§ **TRY IT**
Every record below needs to be set down exactly. Pictures do not belong in the copy.

SUPPLIED INFORMATION Block Start

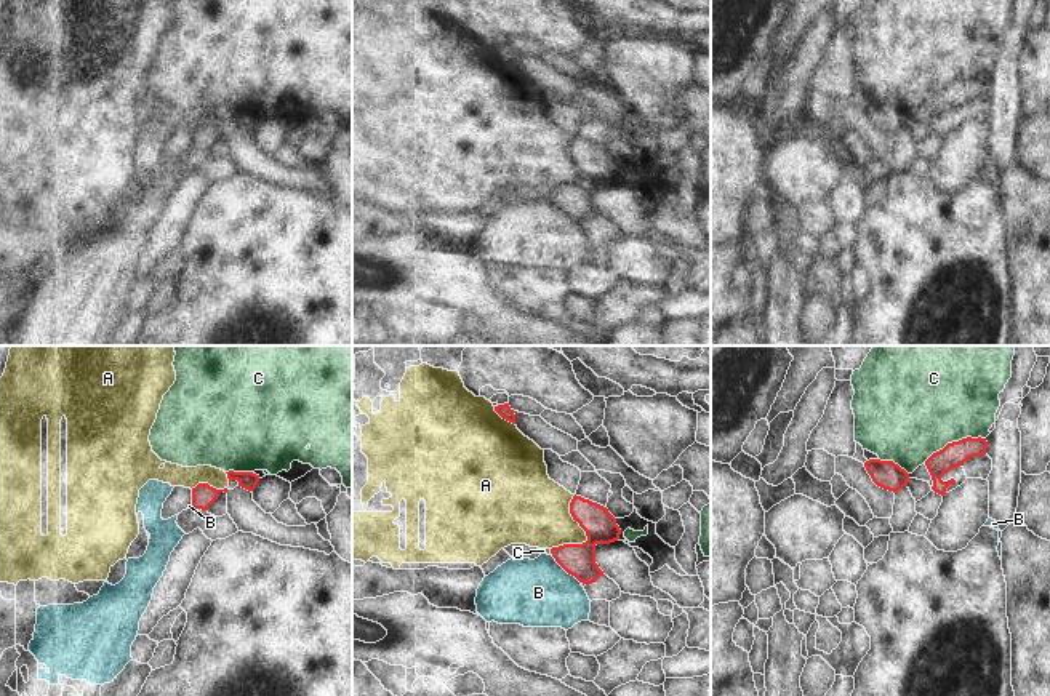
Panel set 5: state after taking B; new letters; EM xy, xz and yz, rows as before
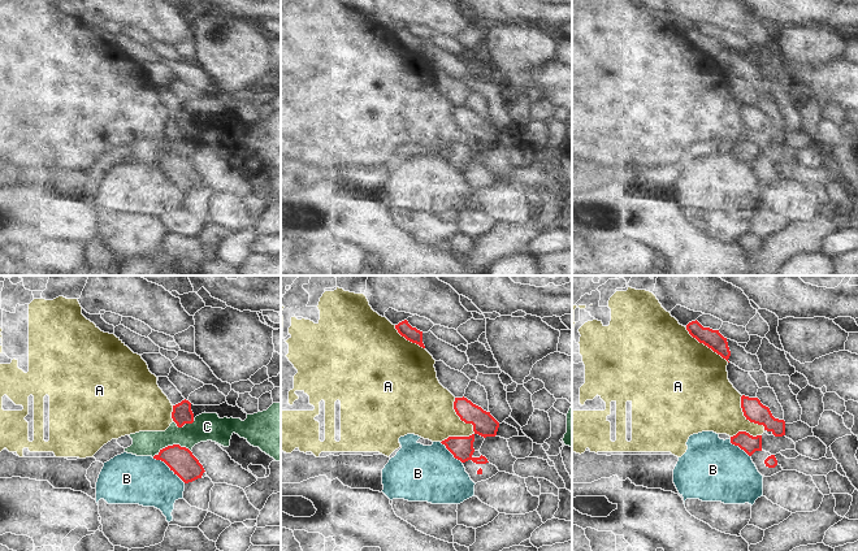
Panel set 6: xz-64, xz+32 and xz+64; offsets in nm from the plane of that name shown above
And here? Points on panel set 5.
A: xz (586, 535) | different neuron
B: xz (565, 570) | along xz (551, 556), (580, 583) | different neuron
C: yz (954, 442) | different neuron
Same neuron: none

SUPPLIED INFORMATION Block End

§ **OUTPUT BELOW**
Panel set 5: state after taking B; new letters; EM xy, xz and yz, rows as before
Panel set 6: xz-64, xz+32 and xz+64; offsets in nm from the plane of that name shown above
And here? Points on panel set 5.
A: xz (586, 535) | different neuron
B: xz (565, 570) | along xz (551, 556), (580, 583) | different neuron
C: yz (954, 442) | different neuron
Same neuron: none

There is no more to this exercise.